Biological sample source

NA12878 (Daughter)

Mother; donor subject has a single bp (G-to-A) transition at nucleotide 681 in exon 5 of the CYP2C19 gene (CYP2C19*2) which creates an aberrant splice site. The change altered the reading frame of the mRNA starting with amino acid 215 and produced a premature stop codon 20 amino acids downstream, resulting in a truncated, nonfunctional protein. Because of the aberrant splice site, a 40-bp deletion occurred at the beginning of exon 5 (from bp 643 to bp 682), resulting in deletion of amino acids 215 to 227. The truncated protein had 234 amino acids and would be catalytically inactive because it lacked the heme-binding region.

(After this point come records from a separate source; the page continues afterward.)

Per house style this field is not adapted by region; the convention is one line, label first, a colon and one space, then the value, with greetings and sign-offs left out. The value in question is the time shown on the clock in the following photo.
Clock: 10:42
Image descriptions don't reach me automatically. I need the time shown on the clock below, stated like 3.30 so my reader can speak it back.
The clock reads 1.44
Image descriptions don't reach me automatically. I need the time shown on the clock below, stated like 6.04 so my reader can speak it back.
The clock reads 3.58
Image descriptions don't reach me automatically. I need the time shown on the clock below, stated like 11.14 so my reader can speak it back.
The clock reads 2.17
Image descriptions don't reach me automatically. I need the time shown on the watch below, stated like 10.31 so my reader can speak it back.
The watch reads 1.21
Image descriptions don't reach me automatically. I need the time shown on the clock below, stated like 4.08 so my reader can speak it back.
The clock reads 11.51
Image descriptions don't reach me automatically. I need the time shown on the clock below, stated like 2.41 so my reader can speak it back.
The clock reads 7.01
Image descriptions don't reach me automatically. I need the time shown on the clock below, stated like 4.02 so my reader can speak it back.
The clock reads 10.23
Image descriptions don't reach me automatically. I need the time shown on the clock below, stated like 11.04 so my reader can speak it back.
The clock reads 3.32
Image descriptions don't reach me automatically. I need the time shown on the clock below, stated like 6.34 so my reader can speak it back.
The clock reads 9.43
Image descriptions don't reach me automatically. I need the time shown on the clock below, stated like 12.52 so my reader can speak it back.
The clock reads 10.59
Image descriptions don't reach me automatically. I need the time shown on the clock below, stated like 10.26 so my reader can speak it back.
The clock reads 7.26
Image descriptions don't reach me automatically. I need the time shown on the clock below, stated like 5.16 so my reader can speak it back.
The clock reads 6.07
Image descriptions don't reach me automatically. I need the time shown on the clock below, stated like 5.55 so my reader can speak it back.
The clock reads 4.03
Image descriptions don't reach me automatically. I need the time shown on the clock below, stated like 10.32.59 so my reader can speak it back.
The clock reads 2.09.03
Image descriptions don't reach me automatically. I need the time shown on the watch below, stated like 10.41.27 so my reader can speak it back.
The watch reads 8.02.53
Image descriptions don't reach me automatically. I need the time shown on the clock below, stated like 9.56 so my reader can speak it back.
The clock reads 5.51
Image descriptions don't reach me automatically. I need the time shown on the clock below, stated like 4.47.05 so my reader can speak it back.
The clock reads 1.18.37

https://catalog.coriell.org/0/Sections/Search/Sample_Detail.aspx?Ref=NA12878&Product=DNA

 

NA12891 (Father)

Maternal Grandfather; donor subject is homozygous for a single bp (G-to-A) transition at nucleotide 681 in exon 5 of the CYP2C19 gene (CYP2C19*2) which creates an aberrant splice site. The change altered the reading frame of the mRNA starting with amino acid 215 and produced a premature stop codon 20 amino acids downstream, resulting in a truncated, nonfunctional protein. Because of the aberrant splice site, a 40-bp deletion occurred at the beginning of exon 5 (from bp 643 to bp 682), resulting in deletion of amino acids 215 to 227. The truncated protein had 234 amino acids and would be catalytically inactive because it lacked the heme-binding region.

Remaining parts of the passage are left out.